With the formation of a new creative forum for the Conservative
Party, Archie Norman has shown that the Tories can learn from past
mistakes.
Admittedly the basics of the approach are not new. The Tory Party
already restructured its communications team this summer, combining its
communications and research departments to create a ’war room’ along the
lines of Labour’s Millbank operation prior to its 1997 victory.
What the Tories are now seeking are some of the style credentials that
Blair has chased since coming into office. To do this they are drawing
on the know-how of a new generation of communications and media ’gurus’
including former media adviser to the Princess of Wales, Jane
Atkinson.
The new group is moulded along the lines of Labour’s former Shadow
Communications Agency headed by Philip Gould,which was widely credited
with the thinking behind Labour’s rebranding in the early 1990s.
The big break with the past is that the Tories are using a non-election
year to look beyond the advertising remit at the broader picture.

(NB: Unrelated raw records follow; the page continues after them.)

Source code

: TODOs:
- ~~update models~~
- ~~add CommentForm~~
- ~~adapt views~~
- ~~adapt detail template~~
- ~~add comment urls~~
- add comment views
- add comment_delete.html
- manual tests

What
is significant is that this group has cast its net wide to take in a
whole range of communications activities, including PR, as part of the
political process.
It shows a recognition that advertising, no matter how controversial,
will not, in isolation, change voting patterns. The Conservative and
Labour campaign spends during the 1997 election were roughly the same,
but it is significant that the Tory cash was primarily squandered on its
billboard campaign, while Labour invested it in building the formidable
Millbank communications team.
What has emerged from the exercise so far is less of a blueprint for the
Tory Party, and more of a shift in thinking. This fact alone may do more
for the Party’s credentials than any advertising campaign.